How larger the crown/roof of each adult or semi dead or already unproductive tree or vegetable, little or no rain passes or falls to the ground, because much of it evaporates beforehand to form such "flying rivers" or "rivers of clouds" that run through thousands of Km, to the taste/transportation of the winds in Brazil, especially towards the areas of grains, sugarcane, coffee, fruits and pastures etc. the Midwest and Southeast regions. Also, the total available leaf area fluctuates about 25% per year, depending on the wet/dry seasons. The difficulty for the entry of light due to the abundance of crowns makes the 4º floor   undergrowth vegetation very scarce in the Amazon, as well as the animals that inhabit the soil and need this vegetation. Most of the Amazon fauna is composed of animals that not inhabit the treetops, but between 30 and 50 meters in height.

In the Araucaria forests of Paraná, Santa Catarina and Rio Grande do Sul south states – closer the Argentina (much less vigorous and smaller than in Amazonia), the optimum and maximum density is close to 165 trees per hectare, so there is no competition for crown. With this, the number of trees per hectare is up to 331, but a thinning of approximately 50% is necessary to open the canopy of the stand.
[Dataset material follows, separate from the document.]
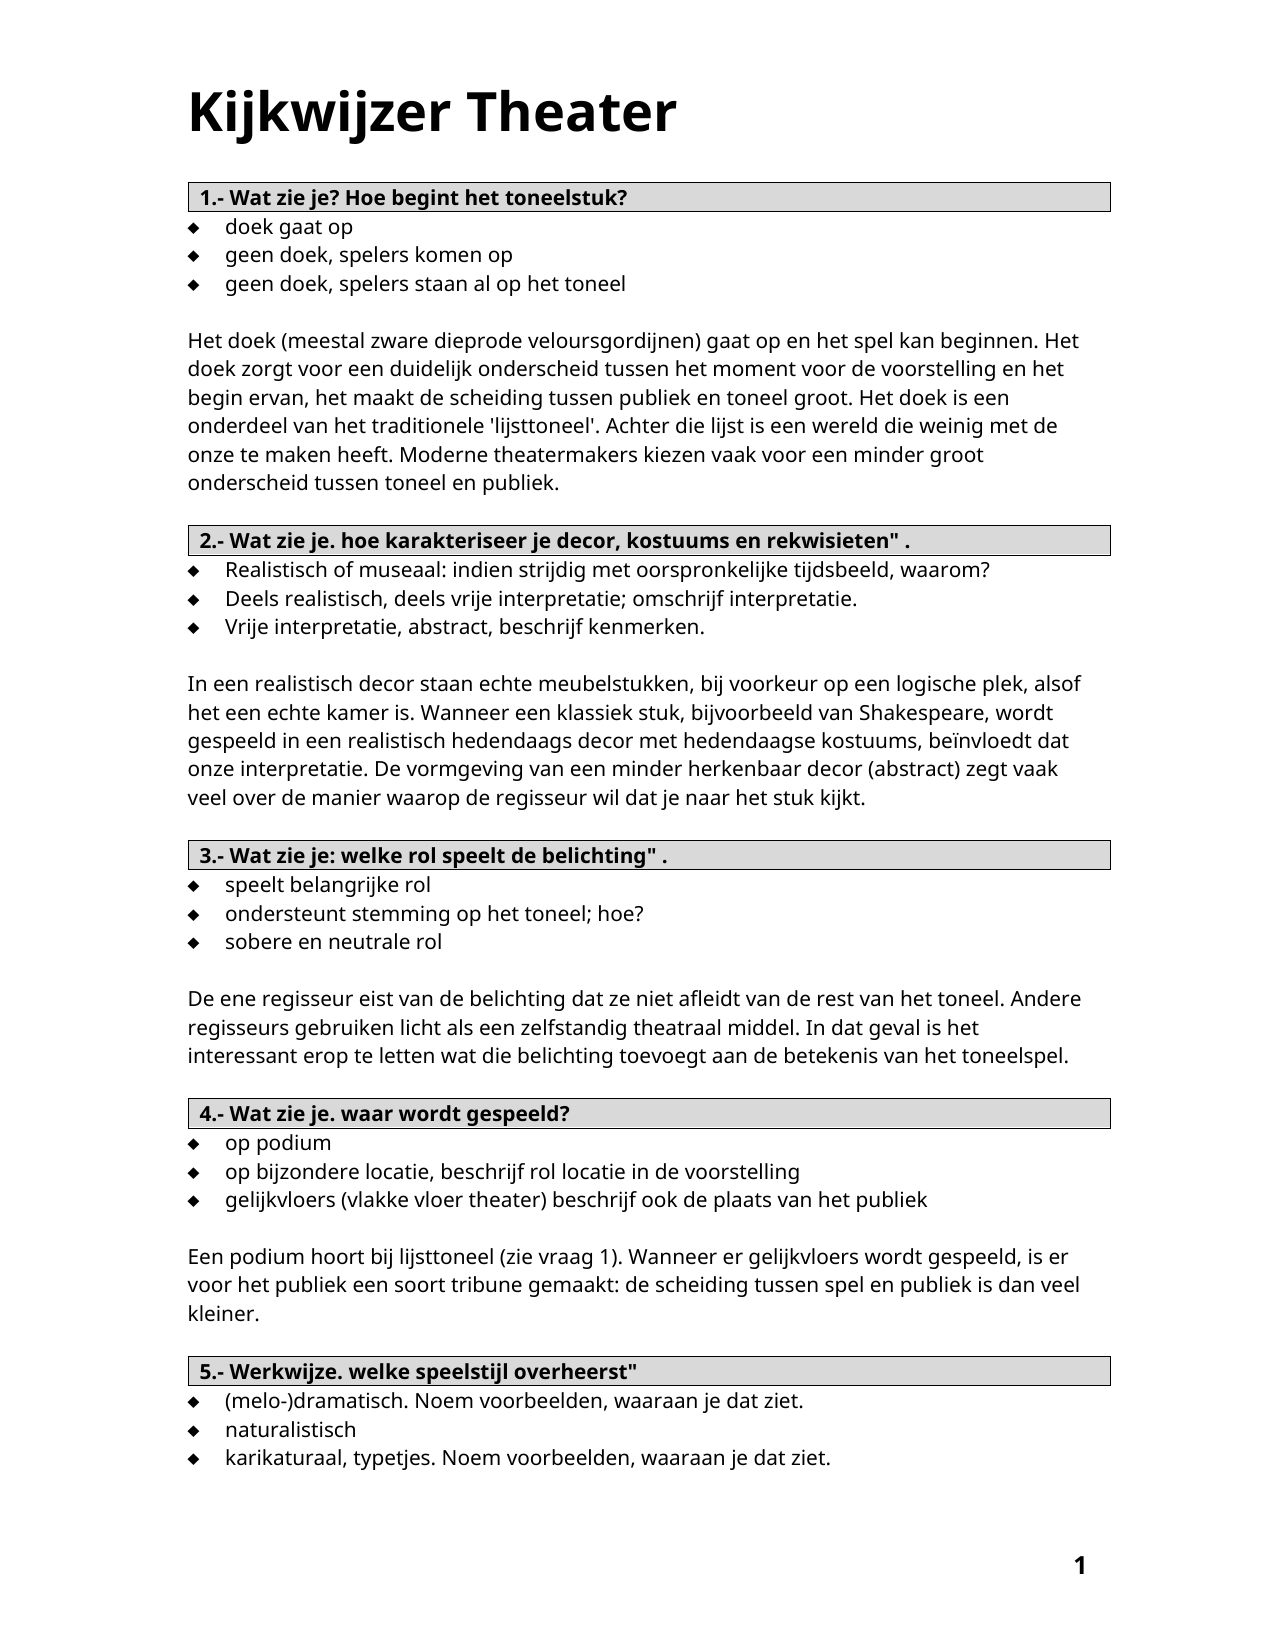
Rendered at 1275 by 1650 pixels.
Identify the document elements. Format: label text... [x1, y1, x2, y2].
In older forest systems, with minimum diameters above 45 cm in diameter at the best industrial point (“squeegee diameter” for maximum wood production), the value for optimal density cannot exceed 100 trees/ha; with values ??above 55 cm, this should be close to 58 trees/ha.
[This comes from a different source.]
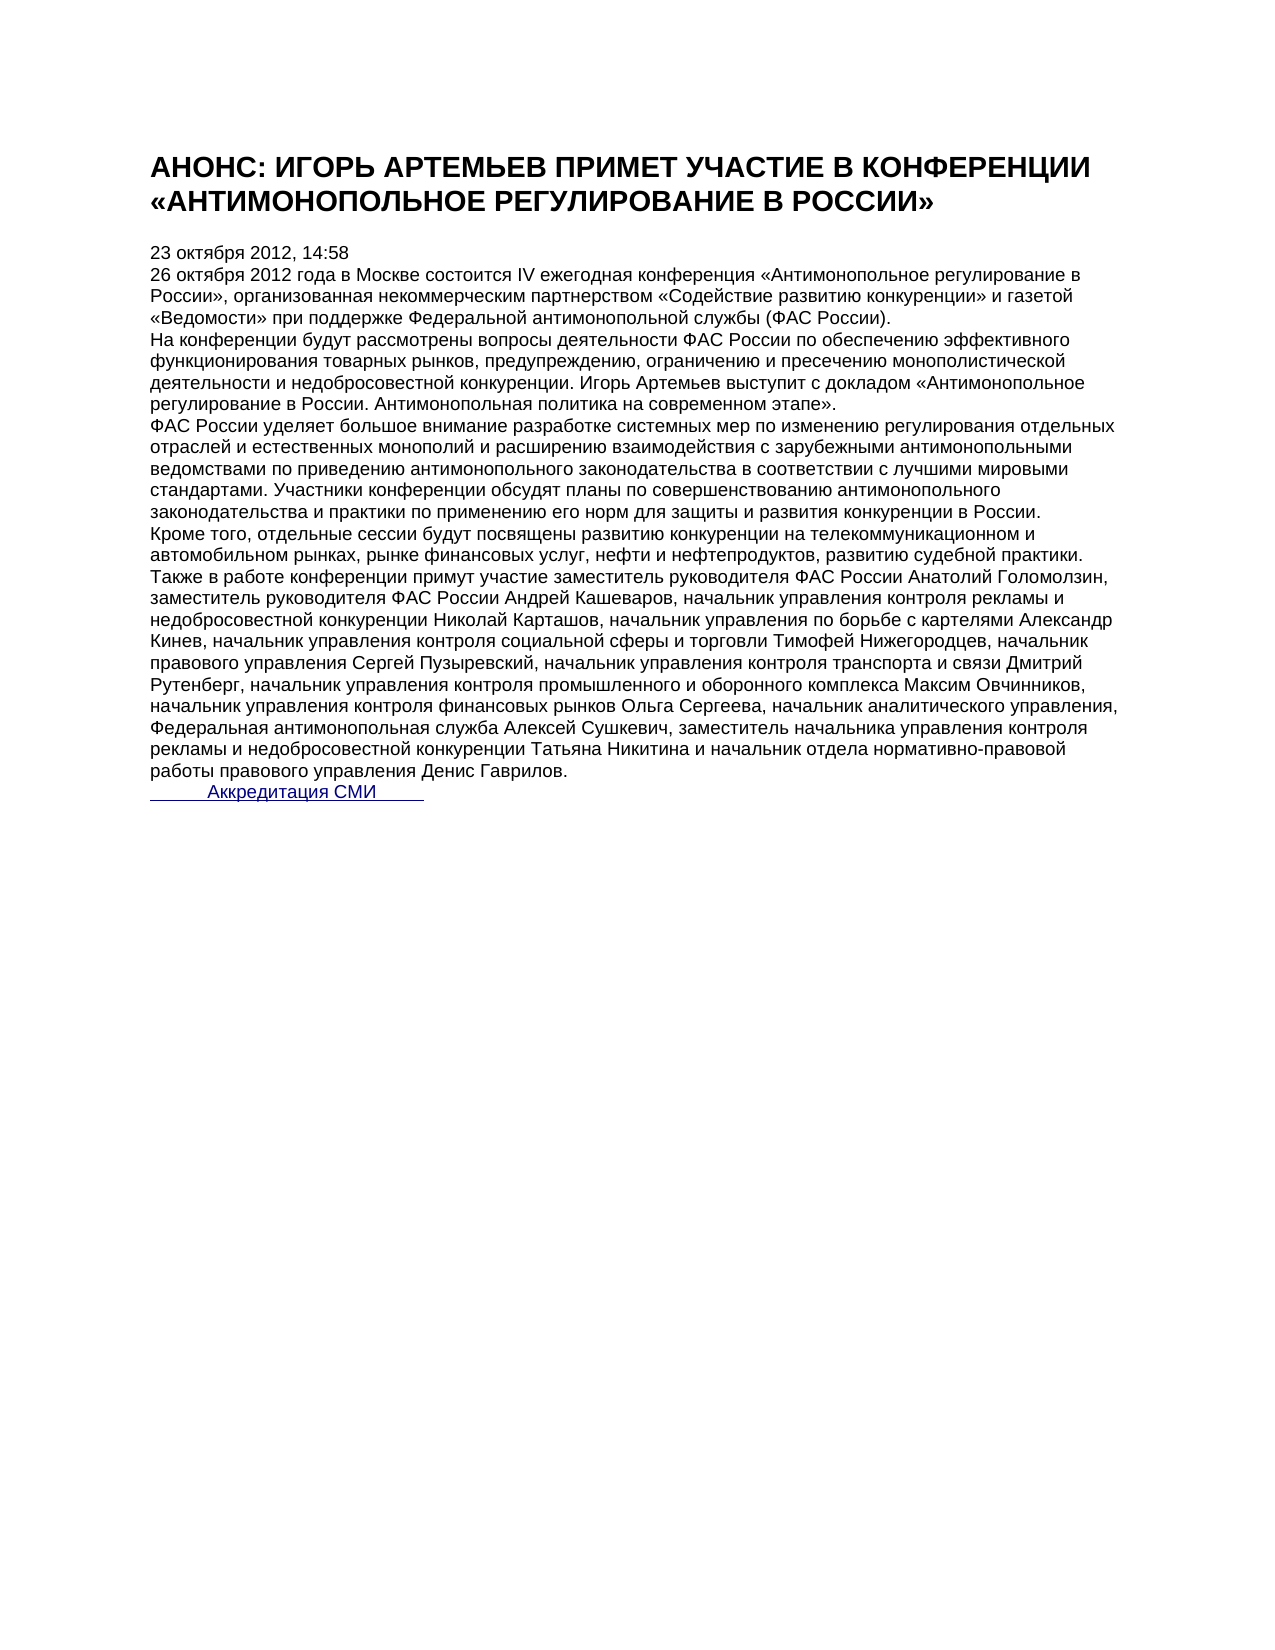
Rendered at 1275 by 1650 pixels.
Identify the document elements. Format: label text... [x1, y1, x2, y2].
Also, in forests in RS, most of the tree crowns are between 5 and 10 m2, but there is a large number of trees with crowns with surfaces between 10 to 20 m2. In the upper canopy they have horizontal, sparsely dense canopy; those in the lower stratum have deep more vertical crowns.
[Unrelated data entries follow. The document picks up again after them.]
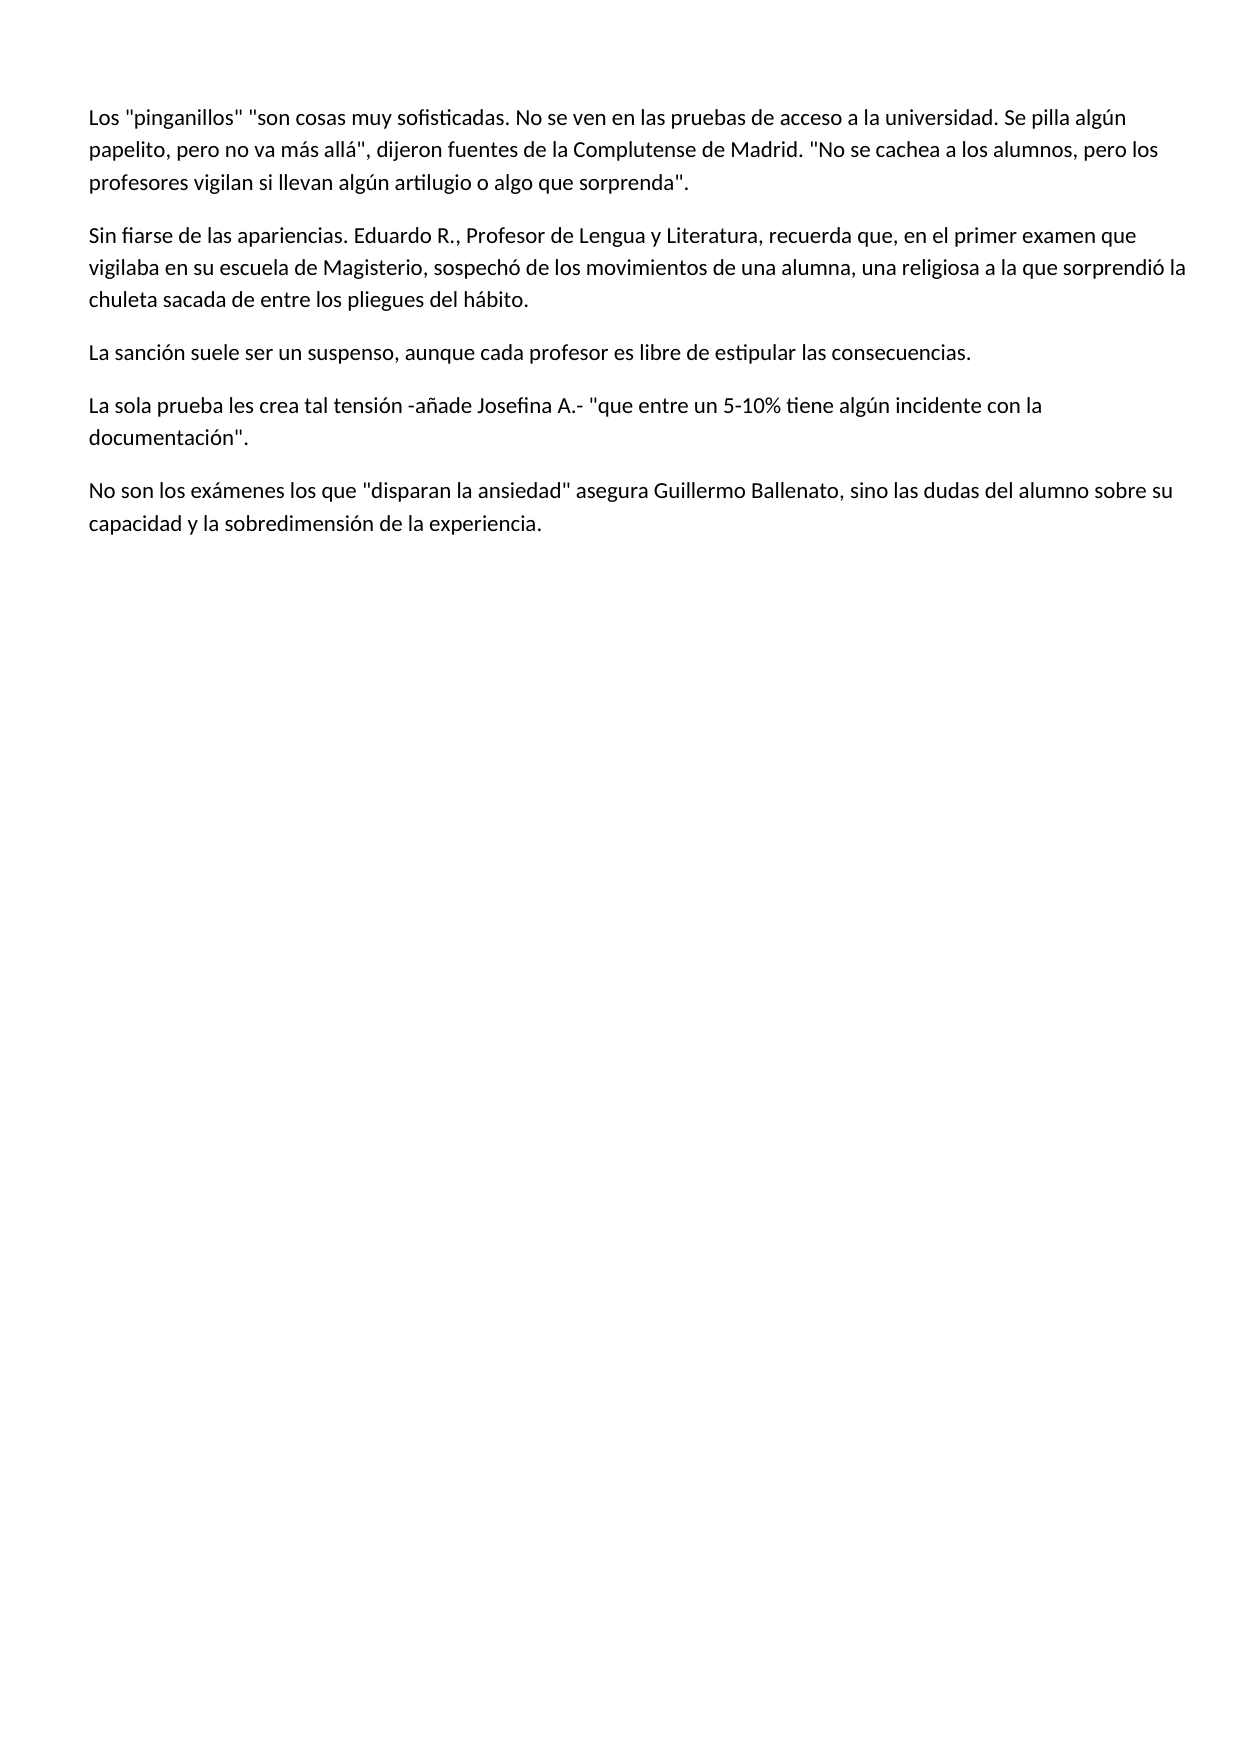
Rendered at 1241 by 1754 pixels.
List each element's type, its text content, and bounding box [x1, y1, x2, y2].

text La sanción suele ser un suspenso, aunque cada profesor es libre de estipular las consecuencias. [89, 338, 1196, 366]
text Sin fiarse de las apariencias. Eduardo R., Profesor de Lengua y Literatura, recuerda que, en el primer examen que vigilaba en su escuela de Magisterio, sospechó de los movimientos de una alumna, una religiosa a la que sorprendió la chuleta sacada de entre los pliegues del hábito. [89, 221, 1196, 313]
text No son los exámenes los que "disparan la ansiedad" asegura Guillermo Ballenato, sino las dudas del alumno sobre su capacidad y la sobredimensión de la experiencia. [89, 476, 1196, 537]
text La sola prueba les crea tal tensión -añade Josefina A.- "que entre un 5-10% tiene algún incidente con la documentación". [89, 391, 1196, 451]
text Los "pinganillos" "son cosas muy sofisticadas. No se ven en las pruebas de acceso a la universidad. Se pilla algún papelito, pero no va más allá", dijeron fuentes de la Complutense de Madrid. "No se cachea a los alumnos, pero los profesores vigilan si llevan algún artilugio o algo que sorprenda". [89, 103, 1196, 196]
Thus, in conclusion of this little technical part, to prevent the growth - in a technical/sustainable way - of any medium/large tree or plants in free or possible growth (or above all preventing them from growing and bearing fruit, from yielding their wood in an industrial and safe, as animals do with their bodies, and from sequestering much more carbon), it certainly leads to far greater environmental and socioeconomic damage to all peoples on the planets. Keeping them adult or waiting for trees death and fires that are harmful to many ecosystems and biotas and soils/subsoils can also be considered as a “great environmental crime as well as being anti-socioeconomic and demonstrably unsustainable”.

I think I have made it very clear here that, with appropriate Technologies in a sustainable way and with few resources, each tree growing or on the lower floors - in addition to other gains already described - can sequester 5 to 10 times more carbon than trees at the end of their growth, or adult or already dead.

Also, we need to encourage and to invest so that the correct, for fast and much cheaper waste syngasifications occur, since more animal feces, residues, litter, bark, straw (in particular, from processing certified and cultivated trees, crops and extractivism – more from natural forests, non-isolated agricultural crops or planted energy forests or reforests or rubber trees). Everything will need to happen to produce certified and exportable wood, that is, generating much more jobs and income and also generating a lot of own electricity in distant places/with expensive electricity networks and always with problems of offers and adequate maintenance etc.) plus even leftovers of solid food or with up to 14% humidity as long as with a lower calorific value PCI minimum of 2,850 kcal/kg (even easily obtainable with our techniques and machines, very efficient and cheap, Sino-Hindu-Brazilian).

Technically, urban and rural waste (MSW) contains between 65% to 75% of biomass; idem from vegetable residues, food leftovers, etc.

In fact, the current rapid syngasifiers can also be analyzed today as great cleansers and/or safe and highly successful environmental sustainers - it doesn't matter, but very important - only their future objectives and great socioeconomic and energetic results, even if individual and substitutive of the current and growing ones more from landfills and biodigesters plus from MSW burning/incineration, animal and human feces.

Grateful for the reading, analysis and dissemination - Prof. Research/Inventor Climaco Cezar de Souza – e-mail: [email protected].